Modifica le righe che vanno da quella contenente "scientific name: Viola canadensis" fino alla fine delle voci, estremi inclusi, sostituendo "common name" con "vernacular name" e lasciando invariato tutto il resto. Riporta soltanto queste righe.

Voci elencate:
++++++++

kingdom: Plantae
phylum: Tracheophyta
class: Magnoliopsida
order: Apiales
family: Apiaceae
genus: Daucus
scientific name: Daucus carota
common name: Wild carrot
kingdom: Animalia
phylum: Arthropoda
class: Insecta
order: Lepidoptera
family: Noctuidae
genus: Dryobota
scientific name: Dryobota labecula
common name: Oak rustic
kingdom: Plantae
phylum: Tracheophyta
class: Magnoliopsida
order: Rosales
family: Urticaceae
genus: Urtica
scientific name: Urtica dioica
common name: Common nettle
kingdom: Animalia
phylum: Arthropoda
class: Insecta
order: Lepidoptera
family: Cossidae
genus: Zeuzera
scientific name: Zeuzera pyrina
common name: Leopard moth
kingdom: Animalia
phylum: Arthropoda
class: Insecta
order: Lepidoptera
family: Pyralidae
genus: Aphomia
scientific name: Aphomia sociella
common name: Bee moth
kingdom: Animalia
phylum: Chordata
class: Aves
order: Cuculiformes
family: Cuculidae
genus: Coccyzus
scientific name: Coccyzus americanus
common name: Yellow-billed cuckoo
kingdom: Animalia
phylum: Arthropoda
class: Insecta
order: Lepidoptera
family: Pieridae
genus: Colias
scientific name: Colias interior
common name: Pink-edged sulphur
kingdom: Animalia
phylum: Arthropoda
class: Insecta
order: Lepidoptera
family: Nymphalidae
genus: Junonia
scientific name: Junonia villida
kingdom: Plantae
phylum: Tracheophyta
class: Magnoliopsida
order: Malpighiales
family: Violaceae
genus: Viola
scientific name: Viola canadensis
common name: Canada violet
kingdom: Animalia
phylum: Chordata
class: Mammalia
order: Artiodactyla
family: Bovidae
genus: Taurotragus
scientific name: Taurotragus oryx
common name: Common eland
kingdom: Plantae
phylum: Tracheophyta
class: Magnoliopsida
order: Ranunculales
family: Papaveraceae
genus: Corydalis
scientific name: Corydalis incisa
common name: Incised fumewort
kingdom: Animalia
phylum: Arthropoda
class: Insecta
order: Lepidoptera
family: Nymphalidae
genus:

++++++++

Risposta finale:
scientific name: Viola canadensis
vernacular name: Canada violet
kingdom: Animalia
phylum: Chordata
class: Mammalia
order: Artiodactyla
family: Bovidae
genus: Taurotragus
scientific name: Taurotragus oryx
vernacular name: Common eland
kingdom: Plantae
phylum: Tracheophyta
class: Magnoliopsida
order: Ranunculales
family: Papaveraceae
genus: Corydalis
scientific name: Corydalis incisa
vernacular name: Incised fumewort
kingdom: Animalia
phylum: Arthropoda
class: Insecta
order: Lepidoptera
family: Nymphalidae
genus:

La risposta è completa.